SEA Change synthesis report

October 25, 2013

Climate change represents one of the most formidable and real challenges facing the globe. Scientists, policy makers, and practitioners across government, private sector and the not-for-profit sectors are struggling to find effective ways to mitigate and adapt to the increasingly disruptive effects of both catastrophic and incremental changes to ecosystems and livelihoods of people.

In particular, climate change severely affects poor and vulnerable populations who live in marginalized areas with few or no alternate choices of livelihoods

Pact has collaborated in an extensive report that represents a synthesis and summary of frameworks for the monitoring and evaluation (M&E) of climate change adaptation (CCA) interventions, with a specific focus on international development projects and programs. 

The report provides practicioners a detailed synthesis of current adaptation M&E resources, frameworks and approaches for an easy identification of information and tools. Also, the report provides a brief analysis of the “state of play” of adaptation M&E guidance, identifying key themes and reflecting upon gaps and future priorities.

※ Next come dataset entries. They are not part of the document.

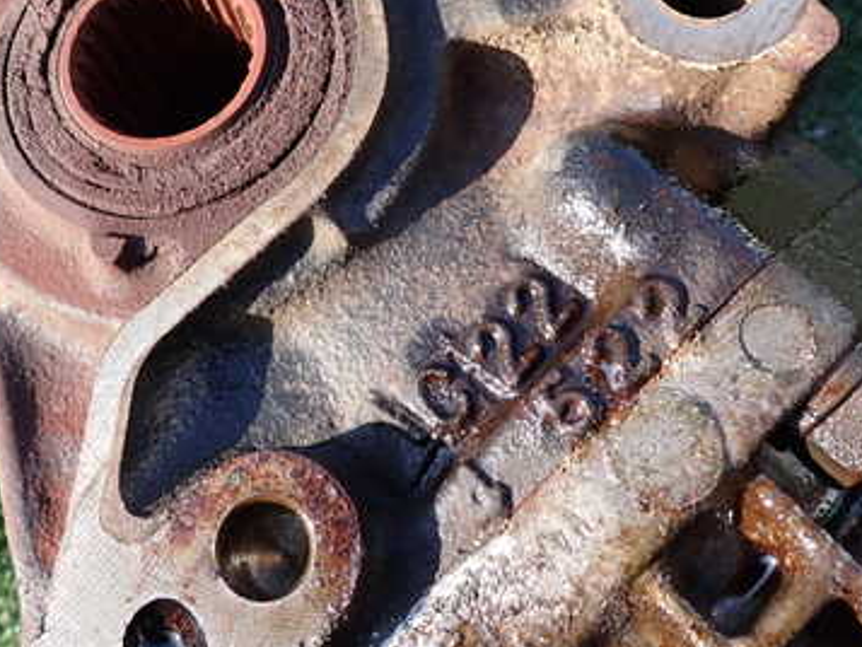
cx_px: 302
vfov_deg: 33.8
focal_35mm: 42
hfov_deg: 44.3
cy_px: 171
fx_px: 1046
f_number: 2.8
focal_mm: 4.5
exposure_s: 1/320
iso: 100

About SEA Change Community of Practice: The SEA Change Community of Practice (CoP) was established to fill the gap in the Southeast Asia region regarding knowledge dissemination on the monitoring and evaluation (M&E) of climate change interventions. Founded through a grant from the Rockefeller Foundation, SEA Change has established a membership base throughout Asia and other parts of the world of 700+ individuals from 80 different countries and 200 different organizations. The CoP connects members from governmental institutions, foundations, private sector, NGOs, civil society and academic organizations. 

Originally initiated in the Southeast Asia region, SEA Change now focuses on the entire Asian continent and beyond. The operational focus is shifting from knowledge dissemination by means of newsletters, online resource library and webinars towards knowledge generation through working papers, speaking engagements, working groups and the development of e-learning materials.